The move was welcomed by Kathleen van der Wilk-Carlton, a board member of the Permits Foundation, which is backed by more than 40 multinational companies including GlaxoSmithKline, Shell and Ericsson, and has been lobbying on the issue for a decade.
She said that making it easier for companies to transfer their workers into the EU would boost the European economy. “Highly-skilled employees – who generally have a highly-skilled partner – and the companies that want to transfer them would really welcome giving the accompanying spouse and partner the ability to work,” she said. “It simply makes it easier for employees to accept a job.”
According to research carried out by the Permits Foundation, about a quarter of intra-company transferees turned down a previous assignment on the grounds that their partner would be unable to work in the new location.
Protecting workers
Salvatore Iacolino, an Italian centre-right MEP who is in charge of the Parliament’s work on the directive, said that the Parliament’s stance had “strengthened workers’ protection”. He said that “mutual trust” between member states was necessary to give “the right flexibility for competitiveness and growth for companies established in the EU and ensure family reunification”.
The Parliament’s civil-liberties committee voted in favour of Iacolino’s report on 26 January. The Parliament’s negotiators are now waiting for member states to agree a common position.
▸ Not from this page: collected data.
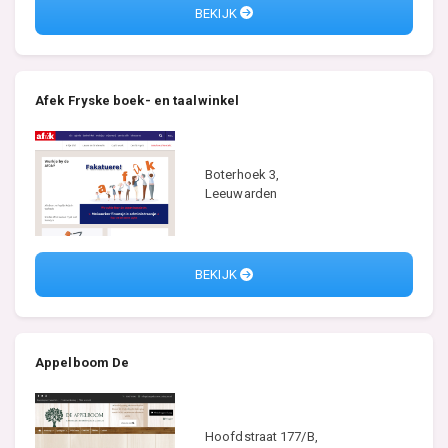
BEKIJK
Afek Fryske boek- en taalwinkel
Boterhoek 3,
Leeuwarden
BEKIJK
Appelboom De
Hoofdstraat 177/B,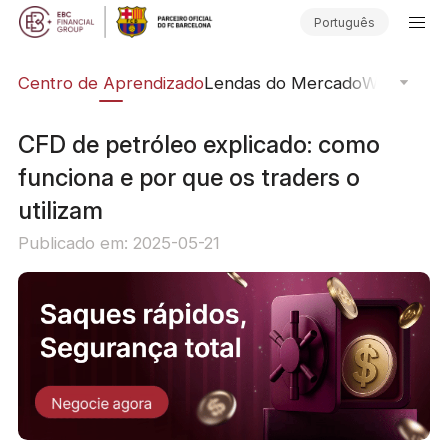
Português
ção
Centro de Aprendizado
Lendas do Mercado
Webinars O
CFD de petróleo explicado: como
funciona e por que os traders o
utilizam
Publicado em: 2025-05-21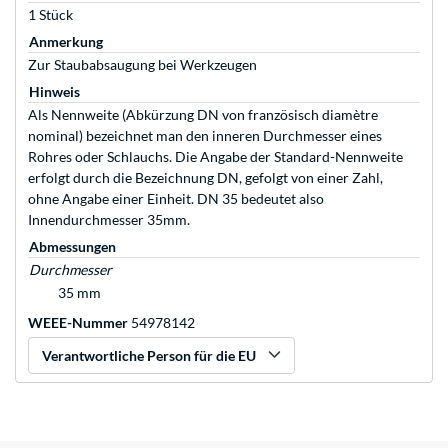
1 Stück
Anmerkung
Zur Staubabsaugung bei Werkzeugen
Hinweis
Als Nennweite (Abkürzung DN von französisch diamètre
nominal) bezeichnet man den inneren Durchmesser eines
Rohres oder Schlauchs. Die Angabe der Standard-Nennweite
erfolgt durch die Bezeichnung DN, gefolgt von einer Zahl,
ohne Angabe einer Einheit. DN 35 bedeutet also
Innendurchmesser 35mm.
Abmessungen
Durchmesser
35 mm
WEEE-Nummer
54978142
Verantwortliche Person für die EU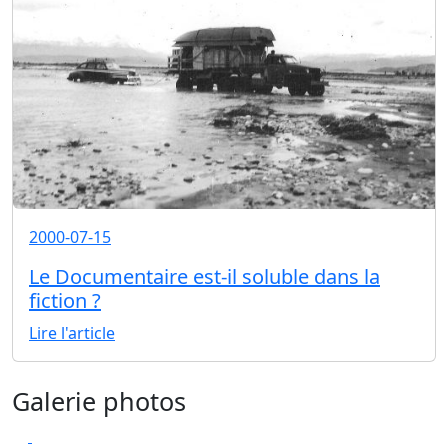
2000-07-15
Le Documentaire est-il soluble dans la
fiction ?
Lire l'article
Galerie photos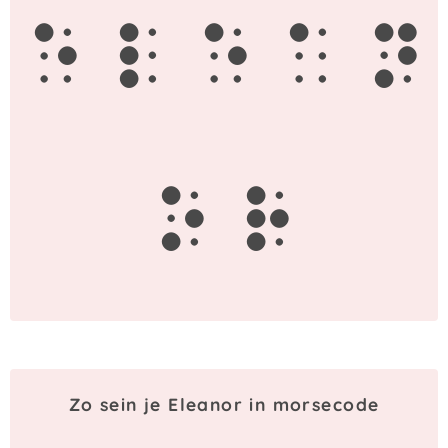
e
l
e
a
n
o
r
Zo sein je Eleanor in morsecode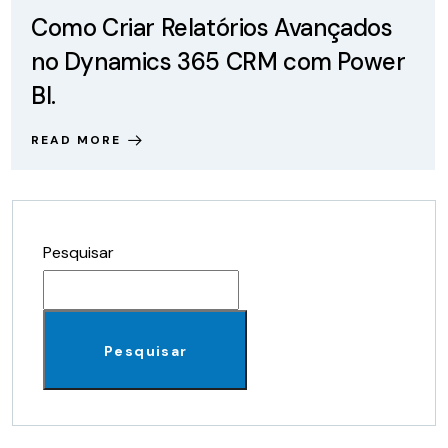
Como Criar Relatórios Avançados
no Dynamics 365 CRM com Power
BI.
READ MORE
Pesquisar
Pesquisar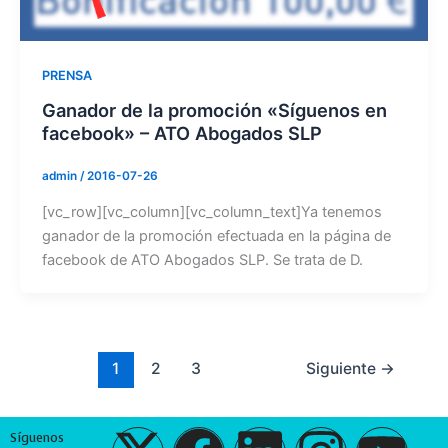
PRENSA
Ganador de la promoción «Síguenos en
facebook» – ATO Abogados SLP
admin
/
2016-07-26
[vc_row][vc_column][vc_column_text]Ya tenemos
ganador de la promoción efectuada en la página de
facebook de ATO Abogados SLP. Se trata de D.
1
2
3
Siguiente
→
Síguenos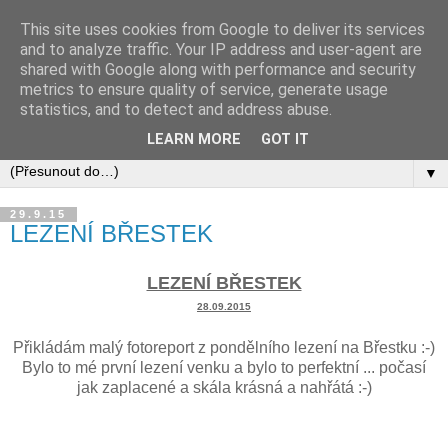
This site uses cookies from Google to deliver its services
and to analyze traffic. Your IP address and user-agent are
shared with Google along with performance and security
metrics to ensure quality of service, generate usage
statistics, and to detect and address abuse.
LEARN MORE
GOT IT
▼
29.9.15
LEZENÍ BŘESTEK
LEZENÍ BŘESTEK
28.09.2015
Přikládám malý fotoreport z pondělního lezení na Břestku :-)
Bylo to mé první lezení venku a bylo to perfektní ... počasí
jak zaplacené a skála krásná a nahřátá :-)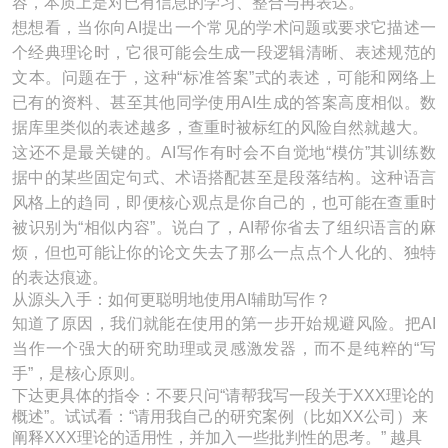
容，本质上是对已有信息的学习、整合与再表达。
想想看，当你向AI提出一个常见的学术问题或要求它描述一
个经典理论时，它很可能会生成一段逻辑清晰、表述规范的
文本。问题在于，这种“标准答案”式的表述，可能和网络上
已有的资料、甚至其他同学使用AI生成的答案高度相似。数
据库里类似的表述越多，查重时被标红的风险自然就越大。
这还不是最关键的。AI写作有时会不自觉地“模仿”其训练数
据中的某些固定句式、术语搭配甚至是段落结构。这种语言
风格上的趋同，即便核心观点是你自己的，也可能在查重时
被识别为“相似内容”。说白了，AI帮你省去了组织语言的麻
烦，但也可能让你的论文失去了那么一点点个人化的、独特
的表达痕迹。
从源头入手：如何更聪明地使用AI辅助写作？
知道了原因，我们就能在使用的第一步开始规避风险。把AI
当作一个强大的研究助理或灵感激发器，而不是纯粹的“写
手”，是核心原则。
下达更具体的指令：不要只问“请帮我写一段关于XXX理论的
概述”。试试看：“请用我自己的研究案例（比如XX公司）来
阐释XXX理论的适用性，并加入一些批判性的思考。” 越具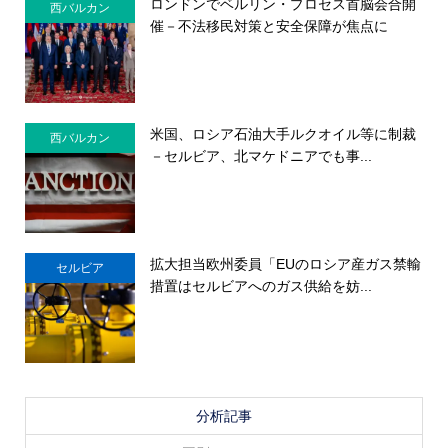
ロンドンでベルリン・プロセス首脳会合開
西バルカン
催－不法移民対策と安全保障が焦点に
米国、ロシア石油大手ルクオイル等に制裁
西バルカン
－セルビア、北マケドニアでも事...
拡大担当欧州委員「EUのロシア産ガス禁輸
セルビア
措置はセルビアへのガス供給を妨...
分析記事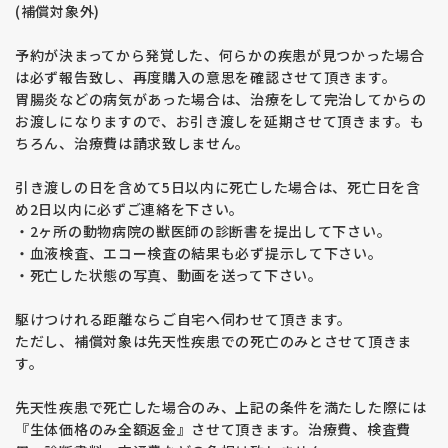
(補償対象外)
予約が決まってから発覚した、何らかの疾患が見つかった場合
は必ず報告致し、再度購入の意思を確認させて頂きます。
胃腸炎などの病気があった場合は、治療をして完治してからの
お渡しになりますので、お引き渡しを延期させて頂きます。も
ちろん、治療費は請求致しません。
引き渡しの日を含めて5日以内に死亡した場合は、死亡日を含
め2日以内に必ずご連絡を下さい。
・2ヶ所の動物病院の獣医師の診断書を提出して下さい。
・血液検査、エコー検査の結果も必ず提示して下さい。
・死亡した状態の写真、動画を送って下さい。
駆けつけれる距離ならご自宅へ伺わせて頂きます。
ただし、補償対象は先天性疾患での死亡のみとさせて頂きま
す。
先天性疾患で死亡した場合のみ、上記の条件を満たした際には
『生体価格のみ全額返金』させて頂きます。治療費、検査費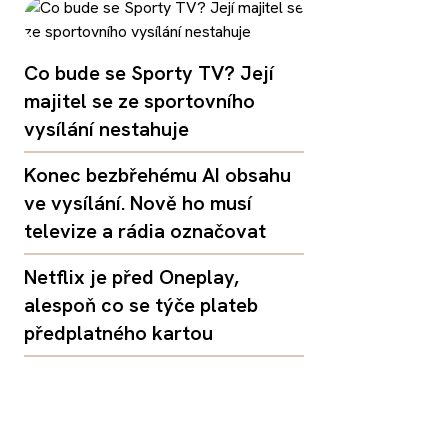
Co bude se Sporty TV? Její
majitel se ze sportovního
vysílání nestahuje
Konec bezbřehému AI obsahu
ve vysílání. Nově ho musí
televize a rádia označovat
Netflix je před Oneplay,
alespoň co se týče plateb
předplatného kartou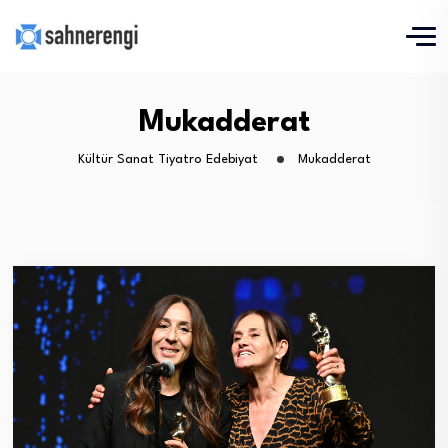
Mukadderat
Kültür Sanat Tiyatro Edebiyat
Mukadderat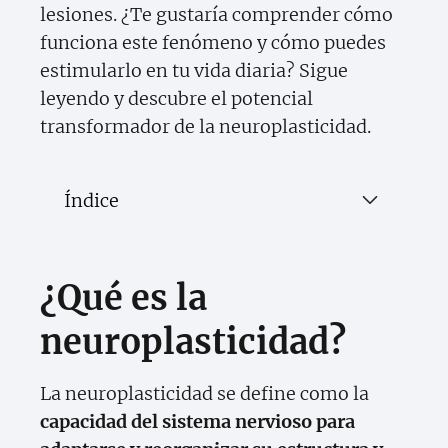
lesiones. ¿Te gustaría comprender cómo
funciona este fenómeno y cómo puedes
estimularlo en tu vida diaria? Sigue
leyendo y descubre el potencial
transformador de la neuroplasticidad.
Índice
¿Qué es la
neuroplasticidad?
La neuroplasticidad se define como la
capacidad del sistema nervioso para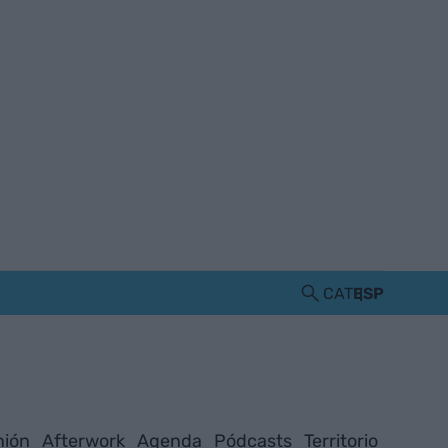
CAT
ESP
nión
Afterwork
Agenda
Pódcasts
Territorio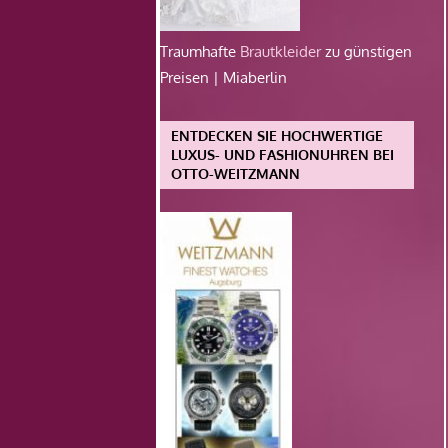
Traumhafte
Brautkleider
zu günstigen
Preisen | Miaberlin
ENTDECKEN SIE HOCHWERTIGE
LUXUS- UND FASHIONUHREN BEI
OTTO-WEITZMANN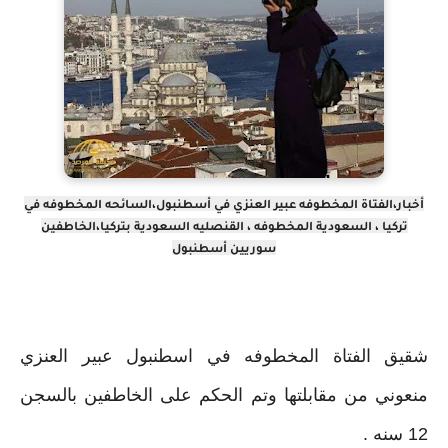
أخبار،الفتاة المخطوفه عبير العنزي في أسطنبول،السائحه المخطوفه في
تركيا ، السعودية المخطوفه ، القنصليه السعودية بتركيا،الخاطفين
سوريين أسطنبول
شقيق الفتاة المخطوفه في اسطنبول عبير العنزي
منعوني من مقابلتها وتم الحكم على الخاطفين بالسجن
12 سنه .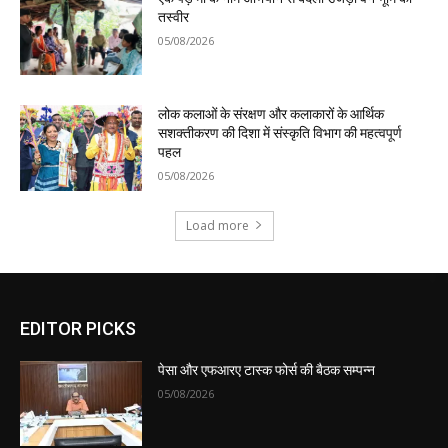
तस्वीर
05/08/2026
लोक कलाओं के संरक्षण और कलाकारों के आर्थिक
सशक्तीकरण की दिशा में संस्कृति विभाग की महत्वपूर्ण
पहल
05/08/2026
Load more
EDITOR PICKS
पेसा और एफआरए टास्क फोर्स की बैठक सम्पन्न
05/08/2026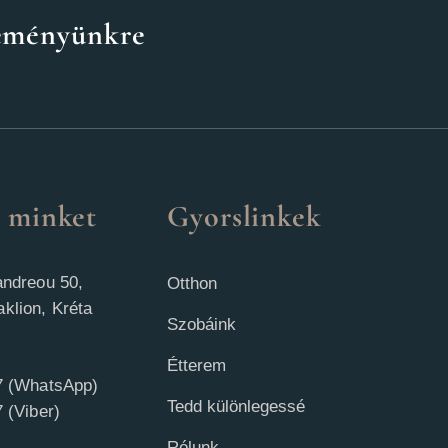
eseményünkre
g minket
Gyorslinkek
andreou 50,
Otthon
klion, Kréta
Szobáink
Étterem
7 (WhatsApp)
Tedd különlegessé
 (Viber)
Rólunk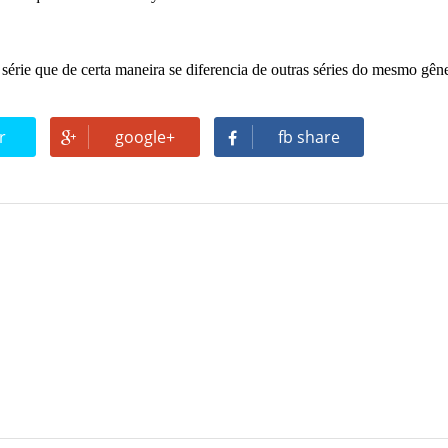
érie que de certa maneira se diferencia de outras séries do mesmo gên
r
google+
fb share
Although some are fearful of a loss of sovereignty over migration issues, EU officials say that many member states could be willing to accept modifications to the Commission’s proposal in line with the Parliament’s approach.
Cecilia Malmström, the European commissioner for home affairs, said at the time of her initial legislative proposal in July 2010 that the new rules would enable multinational companies to gain access to “the right people with the right skills at the right time”, which was crucial to the EU economy.